KILGORE—Talk to James Bell even for a few minutes, and the subject of “vision” will arise.
“My vision is equipping people to see God’s love,” said Bell, bivocational pastor of Greater St. John Baptist Church in Laird Hill, an unincorporated community southwest of Kilgore. “God is with us always, but we don’t always focus on that. God had a vision for this church, even when nobody saw it.”
‘God has allowed me to see his power’
Since Bell became the congregation’s pastor 12 years ago, he has seen the rural church grow from three or four worshippers on a typical Sunday to more than 200, and he gives God all the glory.
“The Lord has been here the whole time,” Bell said, referring both to his personal testimony and the life of the church. “God has allowed me to see his power.”
About 15 years ago, God used Bell’s concern for a seriously ill friend to help begin the process of discerning his call to ministry.
“The Lord put him on my heart, to try to get him into church,” Bell recalled. “It took me and the Lord about a year and a half, but he ended up in church, and I found a calling.”
Later, God used a request from his sister to confirm that calling both to him and members of Greater St. John Baptist Church.
His sister had been diagnosed with what appeared to be a potentially life-threatening thyroid disease requiring multiple medications that created other health concerns. So, Bell prayed with his sister, asking God to heal her.
Later, his sister called him to say her doctor pronounced her completely free from the disease and took her off all the medicine she had been taking for three years.
At her request, he preached the Mother’s Day sermon at Greater St. John Baptist, where he had been teaching a Sunday school class. In time, he was licensed and ordained to the ministry, and the church called him as pastor.
“When God began calling me to the ministry, the Lord let me see some tremendous things,” Bell said, recalling multiple instances of answered prayers and changed lives. “I was eager to tell the story and let people know how good God is.”
‘Help the kids see there is a better future’
Early in his pastorate, Bell particularly found success in reaching children, teenagers and young adults with the gospel, including many who would have been considered at-risk.
“I wanted to help the kids see there is a better future—a better day ahead,” he said.
However, he realized, he could not provide the kind of discipleship opportunities they needed and fulfill God’s vision for making an impact on the community alone.
About that time, he attended a Christmas program at First Baptist Church in Kilgore, and received a follow-up call from a church representative. Bell told the caller he was pastor of a small, rural church, and he needed help.
“I need tools to help build up the church,” Bell recalled telling him.
‘Unlocking the door to so many opportunities’
The caller introduced Bell to the staff at Gregg Baptist Association, and he learned about the advantages of working cooperatively in missions. Bell subsequently led Greater St. John Baptist to affiliate both with Gregg Baptist Association and the Baptist General Convention of Texas.
“The BGCT and the association have been like locksmiths to me, unlocking the door to so many opportunities,” Bell said.
When the church outgrew its sanctuary, the BGCT helped the congregation secure a low-interest loan and—with the help of volunteer builders and the sponsorship of First Baptist in Kilgore—construct a new facility.
Bell anticipates Greater St.
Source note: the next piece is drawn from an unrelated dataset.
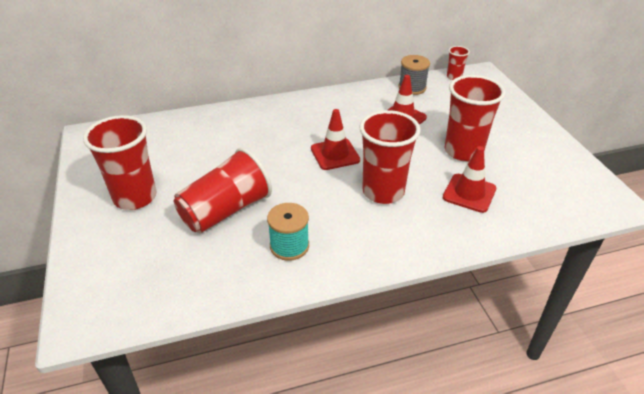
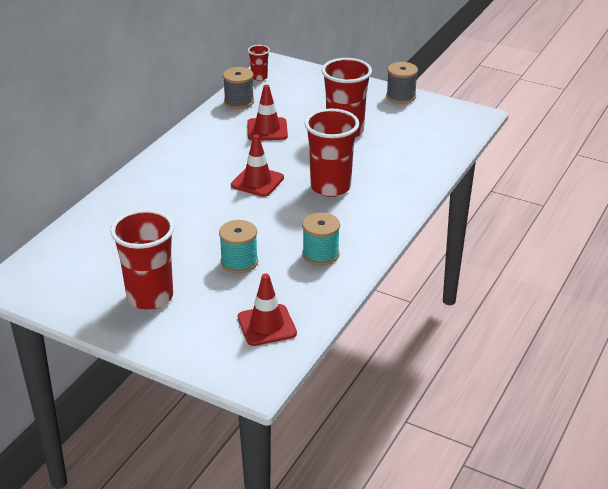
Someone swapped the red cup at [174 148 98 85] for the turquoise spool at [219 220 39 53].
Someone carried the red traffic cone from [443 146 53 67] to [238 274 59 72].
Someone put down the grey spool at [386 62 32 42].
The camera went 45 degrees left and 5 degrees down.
John Baptist will pay off the 10-year note within a few months—about six years after obtaining the loan.
Greater St. John Baptist led Gregg Association in baptisms several years ago, based on percentage increases, and the congregation has been a statewide leader among African-American churches of its size in giving to the Cooperative Program unified budget.
Meanwhile, the church has increased its involvement in community ministry. Greater St. John Baptist provides food boxes to families in need at Thanksgiving and bicycles for children at Christmas.
“We’ve also been able to help people within the church who have almost lost a house after they lost their job,” Bell said.
Through good times and bad
As young people in the church have grown, the congregation celebrates their achievement, displaying their graduation photos on its “wall of honor.”
When some have strayed, Bell and his congregation have walked with them through their difficult times.
He recalled one young woman, a former leader among the youth, who made bad choices and entered into a relationship with a boyfriend who got her pregnant and physically abused her.
Her life took an even more drastic turn when he forced her to drive the car while he and another man committed an armed robbery, shooting and killing someone.
After the young woman was arrested and charged as an accomplice, Bell continued to visit her. He assured her even though she had turned her back on God, he had not forsaken her. They prayed together, asking God to use her even behind bars, and to open doors for a fresh start.
Eventually, her former boyfriend confessed he had forced her to participate in the crime against her will. She was released and returned to church. Now she holds down a steady job, and when she recently bought a small house, she asked Bell to say a prayer of blessing over it, committing her household to God.
“When I tell our church, ‘God is good all the time,’ they know it’s true, because they have seen it,” Bell said.
In the coming years, he trusts God to continue to “keep pouring blessings through the window,” as the church remains obedient to Christ’s call to love.
“If we keep showing love, we’ll continue to grow,” he said. “Jesus showed love. We need to love people the same way Jesus loves us. … People are watching to see how much love you have. What God pours into us, we need to pour off to others.”